Ghosn dismantled Nissan’s tradition-bound Japanese management system, shuttered plants, ended the practice of lifetime employment and severed partnerships with suppliers that were based on friendships and family ties rather than on competitive pricing. He turned things around in less than two years but has never relaxed his cost-cutting efforts.

Moving Nissan’s North American administrative headquarters -- including its financial, marketing, product planning and engineering staffs -- to Franklin will place the operation within a 40-minute drive of the company’s North America manufacturing headquarters in Smyrna, Tenn., where Nissan has invested more than $2 billion and employs 6,500 workers.

California employees who chose to make the move are relocating to an area that has an international airport and 19 colleges, including Vanderbilt University. It is within 700 miles of 60% of the U.S. population and is closer to Nissan operations in Canada and Mexico than is the Gardena site.

“This whole Nashville area is about where Atlanta was 20 years ago, so people moving here now are getting in on the front end of a big boom,” said Grant Hammond, a broker and relocation specialist with Cindy Jasper’s HummerHomes Realtors in Franklin.

For single mother Johnston and her three daughters, ages 11 to 17, the move was a chance to start a new life in vastly improved surroundings.

In Torrance, her family was squeezed into a 1,064-square-foot home she rented from her mother, who has moved to Tennessee as well.

In Franklin, the family was able to trade up to a 4,000-square-foot, two-story, all-brick home with five bedrooms, four bathrooms and a quarter-acre lot. Instead of power lines and neighbors’ fences, the views are of tree-covered hillsides.

And at $449,000, Johnston said, the house cost $217,000 less than what her mom received for selling the Torrance place.

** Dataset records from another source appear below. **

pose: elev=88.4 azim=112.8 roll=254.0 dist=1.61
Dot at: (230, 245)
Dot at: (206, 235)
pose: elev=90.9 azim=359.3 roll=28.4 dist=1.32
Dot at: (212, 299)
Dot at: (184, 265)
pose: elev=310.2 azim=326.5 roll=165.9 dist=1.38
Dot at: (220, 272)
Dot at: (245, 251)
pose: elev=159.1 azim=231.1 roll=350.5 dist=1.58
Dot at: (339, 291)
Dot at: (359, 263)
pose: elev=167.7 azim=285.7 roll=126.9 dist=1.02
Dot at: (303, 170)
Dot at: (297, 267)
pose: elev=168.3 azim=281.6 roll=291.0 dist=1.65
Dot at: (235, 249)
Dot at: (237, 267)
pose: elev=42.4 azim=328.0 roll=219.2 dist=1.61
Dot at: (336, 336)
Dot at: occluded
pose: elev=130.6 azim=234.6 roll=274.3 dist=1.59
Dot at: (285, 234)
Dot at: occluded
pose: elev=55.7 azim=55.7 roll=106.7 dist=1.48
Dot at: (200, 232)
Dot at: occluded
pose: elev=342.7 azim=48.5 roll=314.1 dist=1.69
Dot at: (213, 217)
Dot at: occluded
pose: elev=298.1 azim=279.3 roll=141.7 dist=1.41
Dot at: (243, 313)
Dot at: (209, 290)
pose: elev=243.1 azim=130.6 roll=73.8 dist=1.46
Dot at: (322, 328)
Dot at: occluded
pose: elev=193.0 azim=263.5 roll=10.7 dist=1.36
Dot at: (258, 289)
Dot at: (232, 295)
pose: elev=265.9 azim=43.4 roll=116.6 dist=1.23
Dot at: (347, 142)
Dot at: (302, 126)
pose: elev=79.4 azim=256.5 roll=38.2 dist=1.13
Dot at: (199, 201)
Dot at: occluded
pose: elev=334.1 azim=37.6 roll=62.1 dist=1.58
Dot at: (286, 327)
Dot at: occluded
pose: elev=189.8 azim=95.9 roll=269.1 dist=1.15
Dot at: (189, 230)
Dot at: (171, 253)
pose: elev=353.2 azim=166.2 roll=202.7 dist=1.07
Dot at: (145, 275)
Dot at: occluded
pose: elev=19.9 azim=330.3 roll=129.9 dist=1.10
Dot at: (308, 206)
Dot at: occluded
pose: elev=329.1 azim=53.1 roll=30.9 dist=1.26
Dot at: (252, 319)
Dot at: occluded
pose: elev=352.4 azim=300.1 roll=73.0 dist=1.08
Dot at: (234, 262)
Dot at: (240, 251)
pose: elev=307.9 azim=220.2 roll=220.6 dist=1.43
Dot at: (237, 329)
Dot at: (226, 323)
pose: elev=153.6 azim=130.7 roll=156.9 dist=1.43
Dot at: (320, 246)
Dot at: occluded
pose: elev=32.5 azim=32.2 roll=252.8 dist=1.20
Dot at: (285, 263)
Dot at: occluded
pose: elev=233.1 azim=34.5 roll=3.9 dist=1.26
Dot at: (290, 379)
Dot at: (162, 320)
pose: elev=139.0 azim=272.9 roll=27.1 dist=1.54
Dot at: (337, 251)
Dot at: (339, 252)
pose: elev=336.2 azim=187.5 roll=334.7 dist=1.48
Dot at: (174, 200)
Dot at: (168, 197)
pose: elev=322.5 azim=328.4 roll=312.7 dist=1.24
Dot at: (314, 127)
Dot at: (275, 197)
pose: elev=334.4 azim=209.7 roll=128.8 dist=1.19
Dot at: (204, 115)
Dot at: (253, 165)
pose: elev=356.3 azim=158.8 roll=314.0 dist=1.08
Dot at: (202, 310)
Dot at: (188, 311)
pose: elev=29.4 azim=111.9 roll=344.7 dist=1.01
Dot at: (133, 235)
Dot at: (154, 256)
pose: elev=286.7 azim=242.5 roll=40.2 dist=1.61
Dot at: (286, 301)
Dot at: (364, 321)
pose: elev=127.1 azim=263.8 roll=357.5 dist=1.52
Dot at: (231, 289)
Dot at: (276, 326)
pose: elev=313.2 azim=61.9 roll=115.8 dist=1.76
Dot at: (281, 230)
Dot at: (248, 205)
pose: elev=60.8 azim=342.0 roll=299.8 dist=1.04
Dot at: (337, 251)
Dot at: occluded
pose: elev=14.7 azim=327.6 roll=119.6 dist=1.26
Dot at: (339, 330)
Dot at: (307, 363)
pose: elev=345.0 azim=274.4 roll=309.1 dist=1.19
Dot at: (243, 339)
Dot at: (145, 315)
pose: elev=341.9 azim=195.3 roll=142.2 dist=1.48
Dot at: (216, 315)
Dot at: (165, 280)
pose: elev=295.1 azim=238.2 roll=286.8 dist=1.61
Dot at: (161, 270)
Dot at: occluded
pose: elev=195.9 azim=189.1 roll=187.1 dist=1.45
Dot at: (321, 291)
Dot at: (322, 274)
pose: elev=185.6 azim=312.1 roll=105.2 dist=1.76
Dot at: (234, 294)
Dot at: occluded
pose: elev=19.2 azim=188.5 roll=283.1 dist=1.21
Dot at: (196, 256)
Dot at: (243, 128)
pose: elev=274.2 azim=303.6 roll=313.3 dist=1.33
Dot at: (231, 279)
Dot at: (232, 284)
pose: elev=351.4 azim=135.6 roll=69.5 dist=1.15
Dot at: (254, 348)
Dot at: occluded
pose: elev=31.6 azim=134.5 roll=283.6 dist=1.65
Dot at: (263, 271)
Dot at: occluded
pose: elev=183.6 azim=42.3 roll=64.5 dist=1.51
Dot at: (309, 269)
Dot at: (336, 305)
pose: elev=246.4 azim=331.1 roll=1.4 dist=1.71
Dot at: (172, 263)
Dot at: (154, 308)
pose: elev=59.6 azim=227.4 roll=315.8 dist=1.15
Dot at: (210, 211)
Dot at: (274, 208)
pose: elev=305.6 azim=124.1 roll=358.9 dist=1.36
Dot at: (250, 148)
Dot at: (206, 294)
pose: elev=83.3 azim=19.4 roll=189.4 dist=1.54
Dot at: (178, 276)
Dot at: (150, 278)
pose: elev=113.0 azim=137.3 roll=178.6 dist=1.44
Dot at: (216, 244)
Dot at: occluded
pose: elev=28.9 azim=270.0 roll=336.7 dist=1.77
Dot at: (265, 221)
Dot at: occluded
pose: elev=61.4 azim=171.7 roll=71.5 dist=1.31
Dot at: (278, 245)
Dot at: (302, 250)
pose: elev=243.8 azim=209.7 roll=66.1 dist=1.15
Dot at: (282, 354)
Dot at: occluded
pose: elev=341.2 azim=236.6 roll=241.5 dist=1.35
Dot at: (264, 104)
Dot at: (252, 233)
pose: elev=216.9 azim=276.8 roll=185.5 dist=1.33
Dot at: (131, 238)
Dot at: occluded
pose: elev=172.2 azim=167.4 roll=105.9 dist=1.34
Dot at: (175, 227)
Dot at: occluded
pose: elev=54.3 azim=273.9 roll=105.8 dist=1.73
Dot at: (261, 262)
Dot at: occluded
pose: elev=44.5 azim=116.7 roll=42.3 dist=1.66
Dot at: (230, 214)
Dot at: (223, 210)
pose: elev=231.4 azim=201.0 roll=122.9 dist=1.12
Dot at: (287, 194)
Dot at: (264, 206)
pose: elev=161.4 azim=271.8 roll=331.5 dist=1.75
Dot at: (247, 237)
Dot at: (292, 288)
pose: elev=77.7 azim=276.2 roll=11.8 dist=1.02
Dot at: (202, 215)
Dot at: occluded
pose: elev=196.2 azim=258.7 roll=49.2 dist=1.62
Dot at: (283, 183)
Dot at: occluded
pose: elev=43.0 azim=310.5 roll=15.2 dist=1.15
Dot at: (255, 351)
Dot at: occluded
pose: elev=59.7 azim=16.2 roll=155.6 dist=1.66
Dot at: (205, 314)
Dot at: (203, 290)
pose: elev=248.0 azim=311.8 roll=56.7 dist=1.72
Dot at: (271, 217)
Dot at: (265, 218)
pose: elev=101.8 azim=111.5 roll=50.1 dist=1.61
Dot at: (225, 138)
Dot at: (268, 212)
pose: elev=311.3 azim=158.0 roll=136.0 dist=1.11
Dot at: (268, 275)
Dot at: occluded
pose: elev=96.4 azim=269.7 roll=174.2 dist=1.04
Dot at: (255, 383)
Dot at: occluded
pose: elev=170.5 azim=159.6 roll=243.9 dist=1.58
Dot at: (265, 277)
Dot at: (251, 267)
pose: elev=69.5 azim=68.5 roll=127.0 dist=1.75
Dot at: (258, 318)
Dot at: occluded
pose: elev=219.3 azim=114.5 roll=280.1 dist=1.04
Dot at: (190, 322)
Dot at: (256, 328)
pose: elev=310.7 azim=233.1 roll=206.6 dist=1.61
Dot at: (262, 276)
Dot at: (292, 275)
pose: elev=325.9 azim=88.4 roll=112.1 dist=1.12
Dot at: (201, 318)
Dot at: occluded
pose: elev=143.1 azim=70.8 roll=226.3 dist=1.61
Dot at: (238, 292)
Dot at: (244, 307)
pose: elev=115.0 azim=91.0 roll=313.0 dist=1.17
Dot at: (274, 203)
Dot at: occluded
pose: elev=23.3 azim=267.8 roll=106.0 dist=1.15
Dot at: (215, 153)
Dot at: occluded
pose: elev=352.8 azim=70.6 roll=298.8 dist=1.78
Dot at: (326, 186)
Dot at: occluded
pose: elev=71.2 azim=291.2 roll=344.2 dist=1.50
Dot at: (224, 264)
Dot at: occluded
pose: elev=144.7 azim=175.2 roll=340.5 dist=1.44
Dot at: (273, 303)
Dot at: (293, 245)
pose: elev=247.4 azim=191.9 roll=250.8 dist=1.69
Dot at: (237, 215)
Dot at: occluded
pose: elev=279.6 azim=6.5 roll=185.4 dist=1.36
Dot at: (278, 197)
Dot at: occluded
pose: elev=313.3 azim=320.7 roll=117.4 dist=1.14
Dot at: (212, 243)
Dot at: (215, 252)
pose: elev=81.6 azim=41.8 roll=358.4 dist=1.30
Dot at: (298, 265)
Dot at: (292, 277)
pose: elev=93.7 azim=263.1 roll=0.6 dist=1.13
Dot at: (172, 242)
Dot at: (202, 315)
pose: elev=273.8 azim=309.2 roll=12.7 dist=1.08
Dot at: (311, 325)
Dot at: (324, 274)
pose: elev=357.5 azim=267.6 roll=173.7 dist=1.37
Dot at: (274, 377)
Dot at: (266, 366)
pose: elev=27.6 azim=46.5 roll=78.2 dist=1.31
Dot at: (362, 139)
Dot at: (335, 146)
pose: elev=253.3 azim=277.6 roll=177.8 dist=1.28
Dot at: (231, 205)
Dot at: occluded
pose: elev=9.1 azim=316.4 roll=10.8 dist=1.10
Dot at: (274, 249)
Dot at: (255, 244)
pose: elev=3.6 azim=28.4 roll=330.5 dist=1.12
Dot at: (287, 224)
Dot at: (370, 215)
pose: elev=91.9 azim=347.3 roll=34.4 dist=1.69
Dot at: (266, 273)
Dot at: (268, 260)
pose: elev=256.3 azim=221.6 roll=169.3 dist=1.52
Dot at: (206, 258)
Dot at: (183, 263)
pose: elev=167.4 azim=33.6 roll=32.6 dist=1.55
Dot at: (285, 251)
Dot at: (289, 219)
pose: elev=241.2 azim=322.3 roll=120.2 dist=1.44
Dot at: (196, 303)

What made the case for Hedrick, the product manager, was turning off Interstate 65 and onto the Cool Springs offramp “and realizing that you could really be anywhere USA.”

“There’s a great, big regional shopping mall, and most of the stores and restaurants are the same ones we see in California,” he said. “Yet a few miles away you’re in downtown and there’s lots of local color too.”

Hedrick said several visits during the winter also helped him and life partner Kevin Rogers make the decision to move to Franklin -- as it turns out, to the same development as Johnston -- from the Fairfax Avenue area of Los Angeles.

“We’re giving up dim sum and first-run independent films, 24-hour grocery stores. There’ll be no more morning coffee at the Newsroom with Robert Downey Jr. sitting at the next table, and we’ll miss sunset walks along the strand in Manhattan Beach,” Hedrick said.

“But we’re going to a place with spectacular scenery, rivers that don’t have concrete banks, much more affordable housing, a lot less traffic and pretty close proximity to a lot of major cities, like Atlanta and Chicago, that are just a few hours away by car or an hour by plane.”

Hedrick said he and Rogers -- who quit his job as a scheduler and planner for a small manufacturer -- were a little apprehensive about moving because of Tennessee’s location in the heart of the so-called Bible Belt.

“But we have been there a lot now, and we’ve found the people to be -- I know it sounds trite -- but, well, just really friendly.”